Simplify $\sqrt{-24}$.

\begin{aligned}\sqrt{-24}&=i\sqrt{24}&&\small{\gray{\text{For a>0, \sqrt{-a}=i\sqrt{a}}}}\\\\ &=i\sqrt{4\cdot 6}&&\small{\gray{\text{4 is a perfect square factor of 24}}}\\\\ &=i\sqrt{4}\cdot\sqrt{6}&&\small{\gray{\sqrt{ab}=\sqrt{a}\cdot\sqrt{b} \text{ when } a, b\geq0}} \\\\ &=i\cdot 2\cdot \sqrt6&&\small{\gray{\sqrt{4}=2}}\\\\ &=2i\sqrt{6}&&\small{\gray{\text{Multiplication is commutative}}} \end{aligned}
So it follows that $\sqrt{-24}=2i\sqrt{6}$ or $2\sqrt{6}i$.

## Why do we have imaginary numbers anyway?

The answer is simple.
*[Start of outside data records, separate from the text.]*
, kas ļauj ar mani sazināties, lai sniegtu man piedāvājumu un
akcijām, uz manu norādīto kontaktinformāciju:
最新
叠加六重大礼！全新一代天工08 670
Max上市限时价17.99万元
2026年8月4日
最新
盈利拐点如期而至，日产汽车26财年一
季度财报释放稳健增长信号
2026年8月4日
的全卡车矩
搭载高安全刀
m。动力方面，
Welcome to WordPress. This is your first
The imaginary unit $i$ allows us to find solutions to many equations that do not have real number solutions.
This may seem weird, but it is actually very common for equations to be unsolvable in one number system but solvable in another, more general number system.
Here are some examples with which you might be more familiar.
• With only the counting numbers, we can't solve $x+8=1$; we need the integers for this!
• With only the integers, we can't solve $3x-1=0$; we need the rational numbers for this!
• With only the rational numbers, we can't solve $x^2=2$. Enter the irrational numbers and the real number system!
And so, with only the real numbers, we can't solve $x^2=-1$. We need the imaginary numbers for this!
As you continue to study mathematics, you will begin to see the importance of these numbers.